*** Block opens ***

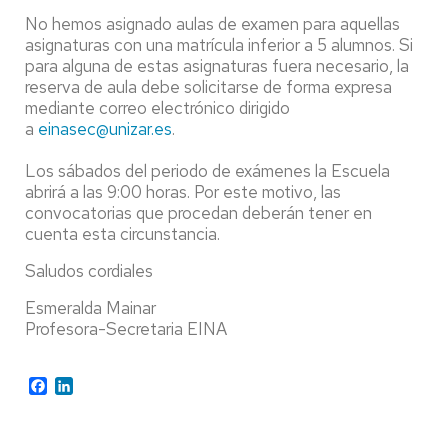
No hemos asignado aulas de examen para aquellas
asignaturas con una matrícula inferior a 5 alumnos. Si
para alguna de estas asignaturas fuera necesario, la
reserva de aula debe solicitarse de forma expresa
mediante correo electrónico dirigido
a
einasec@unizar.es
.
Los sábados del periodo de exámenes la Escuela
abrirá a las 9:00 horas. Por este motivo, las
convocatorias que procedan deberán tener en
cuenta esta circunstancia.
Saludos cordiales
Esmeralda Mainar
Profesora-Secretaria EINA
Facebook
LinkedIn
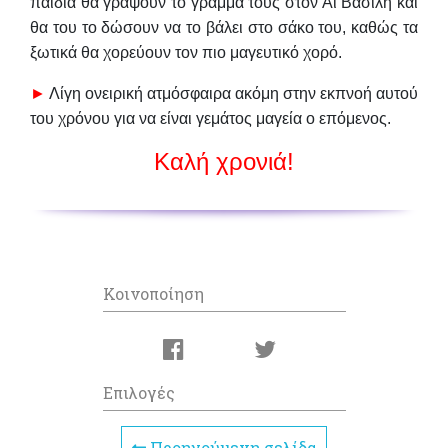
παιδιά θα γράψουν το γράμμα τους στον Αϊ Βασίλη και
θα του το δώσουν να το βάλει στο σάκο του, καθώς τα
ξωτικά θα χορεύουν τον πιο μαγευτικό χορό.
►
Λίγη ονειρική ατμόσφαιρα ακόμη στην εκπνοή αυτού
του χρόνου για να είναι γεμάτος μαγεία ο επόμενος.
Καλή χρονιά!
Κοινοποίηση
Επιλογές
Προηγούμενη σελίδα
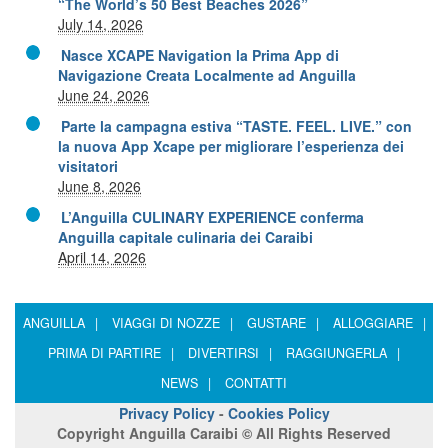
“The World’s 50 Best Beaches 2026”
July 14, 2026
Nasce XCAPE Navigation la Prima App di
Navigazione Creata Localmente ad Anguilla
June 24, 2026
Parte la campagna estiva “TASTE. FEEL. LIVE.” con
la nuova App Xcape per migliorare l’esperienza dei
visitatori
June 8, 2026
L’Anguilla CULINARY EXPERIENCE conferma
Anguilla capitale culinaria dei Caraibi
April 14, 2026
ANGUILLA
|
VIAGGI DI NOZZE
|
GUSTARE
|
ALLOGGIARE
|
PRIMA DI PARTIRE
|
DIVERTIRSI
|
RAGGIUNGERLA
|
NEWS
|
CONTATTI
Privacy Policy
-
Cookies Policy
Copyright Anguilla Caraibi © All Rights Reserved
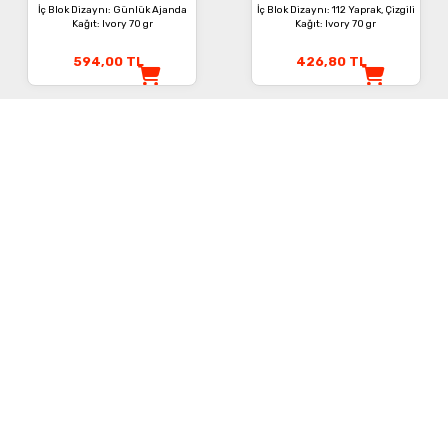
İç Blok Dizaynı: Günlük Ajanda
İç Blok Dizaynı: 112 Yaprak, Çizgili
Kağıt: Ivory 70 gr
Kağıt: Ivory 70 gr
594,00
TL
426,80
TL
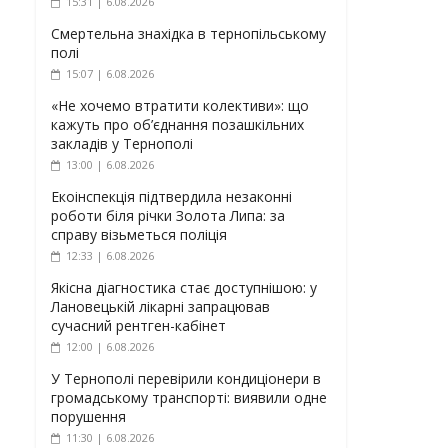
15:31 | 6.08.2026
Смертельна знахідка в тернопільському
полі
15:07 | 6.08.2026
«Не хочемо втратити колективи»: що
кажуть про об’єднання позашкільних
закладів у Тернополі
13:00 | 6.08.2026
Екоінспекція підтвердила незаконні
роботи біля річки Золота Липа: за
справу візьметься поліція
12:33 | 6.08.2026
Якісна діагностика стає доступнішою: у
Лановецькій лікарні запрацював
сучасний рентген-кабінет
12:00 | 6.08.2026
У Тернополі перевірили кондиціонери в
громадському транспорті: виявили одне
порушення
11:30 | 6.08.2026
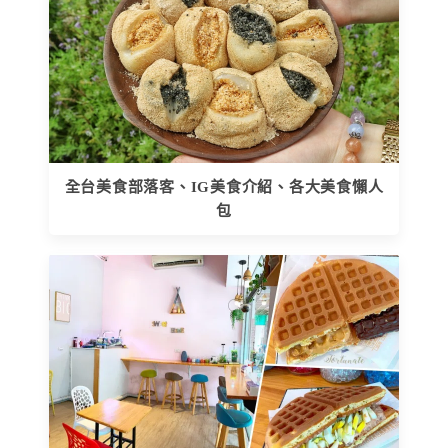
全台美食部落客、IG美食介紹、各大美食懶人
包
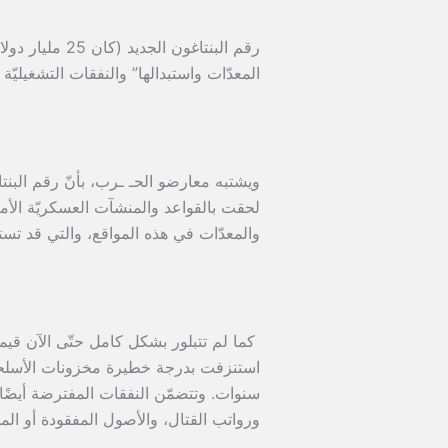
رقم البنتاغون
المعدّات واستبدالها” والنفقات التشغيليّة ا
ويشتبه معارضو الحـ ـرب، بأنّ رقم البنتا
والمعدّات في هذه المواقع، والتي قد تستدعي جه
كما لم تتبلور بشكل كامل حتّى الآن قي
استنزفت بدرجة خطيرة مخزونات الأسلحة، 
ورواتب القتال، والأصول المفقودة أو المد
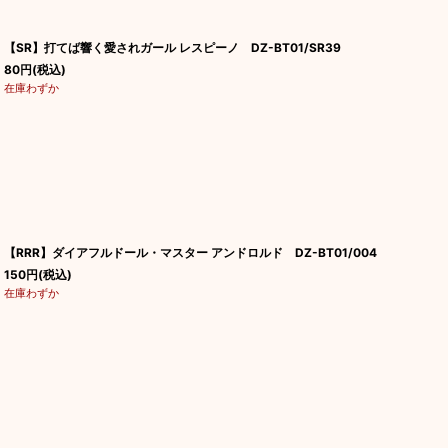
【SR】打てば響く愛されガール レスピーノ DZ-BT01/SR39
80
円
(税込)
在庫わずか
【RRR】ダイアフルドール・マスター アンドロルド DZ-BT01/004
150
円
(税込)
在庫わずか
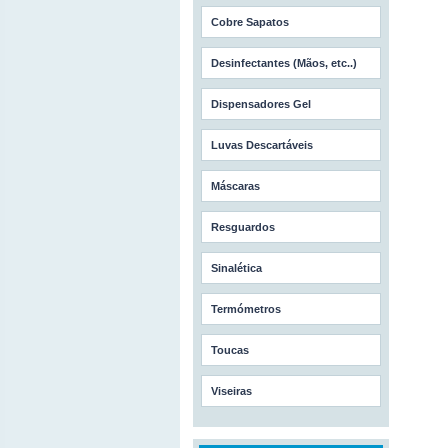
Cobre Sapatos
Desinfectantes (Mãos, etc..)
Dispensadores Gel
Luvas Descartáveis
Máscaras
Resguardos
Sinalética
Termómetros
Toucas
Viseiras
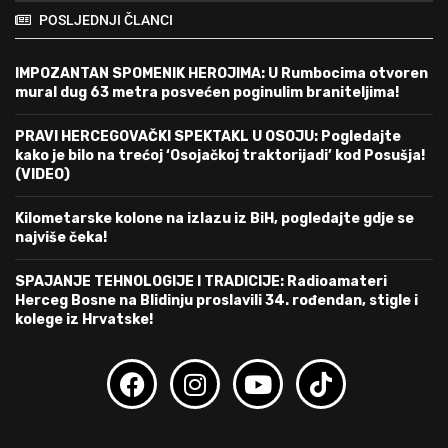
POSLJEDNJI ČLANCI
IMPOZANTAN SPOMENIK HEROJIMA: U Rumbocima otvoren
mural dug 63 metra posvećen poginulim braniteljima!
PRAVI HERCEGOVAČKI SPEKTAKL U OSOJU: Pogledajte
kako je bilo na trećoj ‘Osojačkoj traktorijadi’ kod Posušja!
(VIDEO)
Kilometarske kolone na izlazu iz BiH, pogledajte gdje se
najviše čeka!
SPAJANJE TEHNOLOGIJE I TRADICIJE: Radioamateri
Herceg Bosne na Blidinju proslavili 34. rođendan, stigle i
kolege iz Hrvatske!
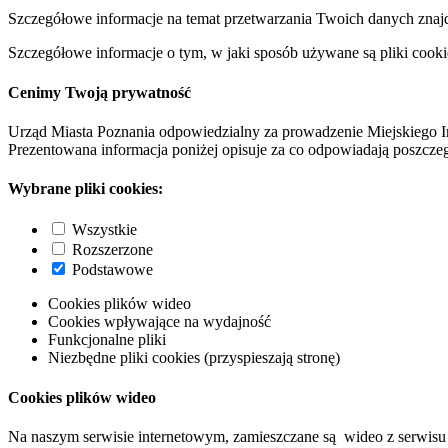
Szczegółowe informacje na temat przetwarzania Twoich danych znaj
Szczegółowe informacje o tym, w jaki sposób używane są pliki cooki
Cenimy Twoją prywatność
Urząd Miasta Poznania odpowiedzialny za prowadzenie Miejskiego I
Prezentowana informacja poniżej opisuje za co odpowiadają poszczeg
Wybrane pliki cookies:
Wszystkie
Rozszerzone
Podstawowe
Cookies plików wideo
Cookies wpływające na wydajność
Funkcjonalne pliki
Niezbędne pliki cookies (przyspieszają stronę)
Cookies plików wideo
Na naszym serwisie internetowym, zamieszczane są wideo z serwisu 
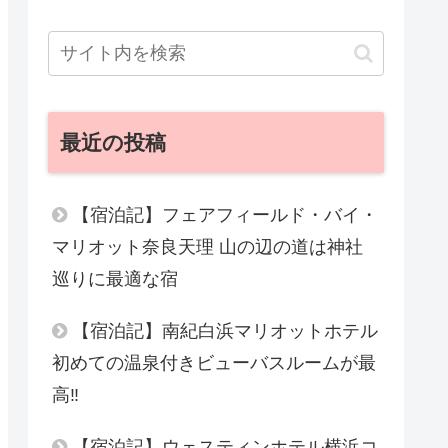
最近の投稿
【宿泊記】フェアフィールド・バイ・
マリオット奈良天理 山の辺の道は神社
巡りに最適な宿
【宿泊記】南紀白浜マリオットホテル
初めての温泉付きビューバスルームが最
高‼︎
【宿泊記】ウェスティンホテル横浜コ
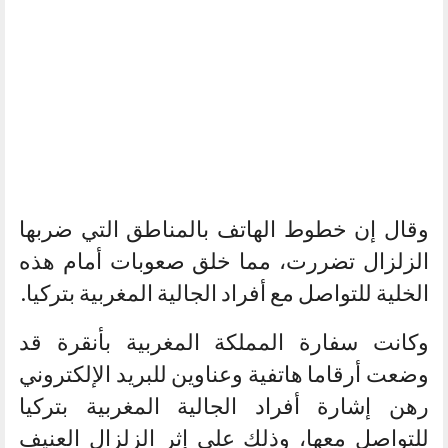
وقال إن خطوط الهاتف بالمناطق التي ضربها
الزلزال تضررت، مما خلق صعوبات أمام هذه
الخلية للتواصل مع أفراد الجالية المغربية بتركيا.
وكانت سفارة المملكة المغربية بأنقرة قد
وضعت أرقاما هاتفية وعناوين للبريد الإلكتروني
رهن إشارة أفراد الجالية المغربية بتركيا
للتواصل معها، وذلك على إثر الزلزال العنيف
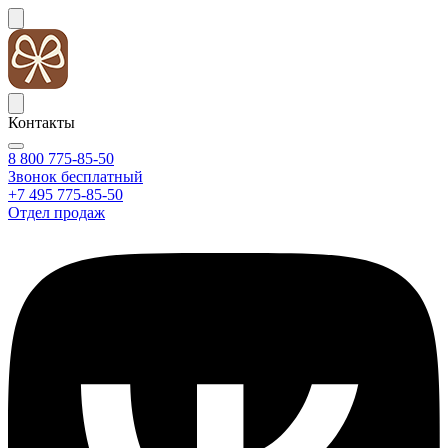
Контакты
8 800 775-85-50
Звонок бесплатный
+7 495 775-85-50
Отдел продаж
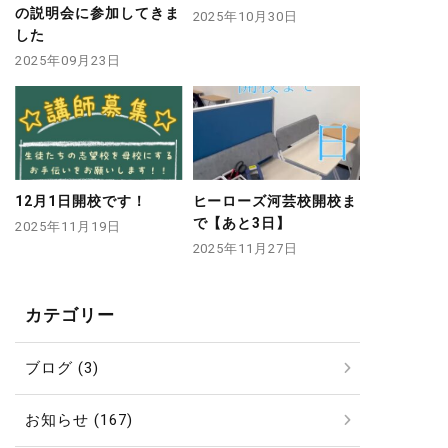
の説明会に参加してきま
2025年10月30日
した
2025年09月23日
12月1日開校です！
ヒーローズ河芸校開校ま
で【あと3日】
2025年11月19日
2025年11月27日
カテゴリー
ブログ (3)
お知らせ (167)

*** Block closes ***

▸ **Instructions for the task**
Where an entry contains an image, skip the image and write out the rest exactly.

▸ **Result of the exercise**
No hemos asignado aulas de examen para aquellas
asignaturas con una matrícula inferior a 5 alumnos. Si
para alguna de estas asignaturas fuera necesario, la
reserva de aula debe solicitarse de forma expresa
mediante correo electrónico dirigido
a
einasec@unizar.es
.
Los sábados del periodo de exámenes la Escuela
abrirá a las 9:00 horas. Por este motivo, las
convocatorias que procedan deberán tener en
cuenta esta circunstancia.
Saludos cordiales
Esmeralda Mainar
Profesora-Secretaria EINA
Facebook
LinkedIn
παιδιά θα γράψουν το γράμμα τους στον Αϊ Βασίλη και
θα του το δώσουν να το βάλει στο σάκο του, καθώς τα
ξωτικά θα χορεύουν τον πιο μαγευτικό χορό.
►
Λίγη ονειρική ατμόσφαιρα ακόμη στην εκπνοή αυτού
του χρόνου για να είναι γεμάτος μαγεία ο επόμενος.
Καλή χρονιά!
Κοινοποίηση
Επιλογές
Προηγούμενη σελίδα
“The World’s 50 Best Beaches 2026”
July 14, 2026
Nasce XCAPE Navigation la Prima App di
Navigazione Creata Localmente ad Anguilla
June 24, 2026
Parte la campagna estiva “TASTE. FEEL. LIVE.” con
la nuova App Xcape per migliorare l’esperienza dei
visitatori
June 8, 2026
L’Anguilla CULINARY EXPERIENCE conferma
Anguilla capitale culinaria dei Caraibi
April 14, 2026
ANGUILLA
|
VIAGGI DI NOZZE
|
GUSTARE
|
ALLOGGIARE
|
PRIMA DI PARTIRE
|
DIVERTIRSI
|
RAGGIUNGERLA
|
NEWS
|
CONTATTI
Privacy Policy
-
Cookies Policy
Copyright Anguilla Caraibi © All Rights Reserved
İç Blok Dizaynı: Günlük Ajanda
İç Blok Dizaynı: 112 Yaprak, Çizgili
Kağıt: Ivory 70 gr
Kağıt: Ivory 70 gr
594,00
TL
426,80
TL
15:31 | 6.08.2026
Смертельна знахідка в тернопільському
полі
15:07 | 6.08.2026
«Не хочемо втратити колективи»: що
кажуть про об’єднання позашкільних
закладів у Тернополі
13:00 | 6.08.2026
Екоінспекція підтвердила незаконні
роботи біля річки Золота Липа: за
справу візьметься поліція
12:33 | 6.08.2026
Якісна діагностика стає доступнішою: у
Лановецькій лікарні запрацював
сучасний рентген-кабінет
12:00 | 6.08.2026
У Тернополі перевірили кондиціонери в
громадському транспорті: виявили одне
порушення
11:30 | 6.08.2026
全台美食部落客、IG美食介紹、各大美食懶人
包
رقم البنتاغون
المعدّات واستبدالها” والنفقات التشغيليّة ا
ويشتبه معارضو الحـ ـرب، بأنّ رقم البنتا
والمعدّات في هذه المواقع، والتي قد تستدعي جه
كما لم تتبلور بشكل كامل حتّى الآن قي
استنزفت بدرجة خطيرة مخزونات الأسلحة، 
ورواتب القتال، والأصول المفقودة أو المد
【SR】打てば響く愛されガール レスピーノ DZ-BT01/SR39
80
円
(税込)
在庫わずか
【RRR】ダイアフルドール・マスター アンドロルド DZ-BT01/004
150
円
(税込)
在庫わずか
Cobre Sapatos
Desinfectantes (Mãos, etc..)
Dispensadores Gel
Luvas Descartáveis
Máscaras
Resguardos
Sinalética
Termómetros
Toucas
Viseiras
POSLJEDNJI ČLANCI
IMPOZANTAN SPOMENIK HEROJIMA: U Rumbocima otvoren
mural dug 63 metra posvećen poginulim braniteljima!
PRAVI HERCEGOVAČKI SPEKTAKL U OSOJU: Pogledajte
kako je bilo na trećoj ‘Osojačkoj traktorijadi’ kod Posušja!
(VIDEO)
Kilometarske kolone na izlazu iz BiH, pogledajte gdje se
najviše čeka!
SPAJANJE TEHNOLOGIJE I TRADICIJE: Radioamateri
Herceg Bosne na Blidinju proslavili 34. rođendan, stigle i
kolege iz Hrvatske!
Szczegółowe informacje na temat przetwarzania Twoich danych znaj
Szczegółowe informacje o tym, w jaki sposób używane są pliki cooki
Cenimy Twoją prywatność
Urząd Miasta Poznania odpowiedzialny za prowadzenie Miejskiego I
Prezentowana informacja poniżej opisuje za co odpowiadają poszczeg
Wybrane pliki cookies:
Wszystkie
Rozszerzone
Podstawowe
Cookies plików wideo
Cookies wpływające na wydajność
Funkcjonalne pliki
Niezbędne pliki cookies (przyspieszają stronę)
Cookies plików wideo
Na naszym serwisie internetowym, zamieszczane są wideo z serwisu 
最近の投稿
【宿泊記】フェアフィールド・バイ・
マリオット奈良天理 山の辺の道は神社
巡りに最適な宿
【宿泊記】南紀白浜マリオットホテル
初めての温泉付きビューバスルームが最
高‼︎
【宿泊記】ウェスティンホテル横浜コ
وقال إن خطوط الهاتف بالمناطق التي ضربها
الزلزال تضررت، مما خلق صعوبات أمام هذه
الخلية للتواصل مع أفراد الجالية المغربية بتركيا.
وكانت سفارة المملكة المغربية بأنقرة قد
وضعت أرقاما هاتفية وعناوين للبريد الإلكتروني
رهن إشارة أفراد الجالية المغربية بتركيا
للتواصل معها، وذلك على إثر الزلزال العنيف
Контакты
8 800 775-85-50
Звонок бесплатный
+7 495 775-85-50
Отдел продаж
の説明会に参加してきま
2025年10月30日
した
2025年09月23日
12月1日開校です！
ヒーローズ河芸校開校ま
で【あと3日】
2025年11月19日
2025年11月27日
カテゴリー
ブログ (3)
お知らせ (167)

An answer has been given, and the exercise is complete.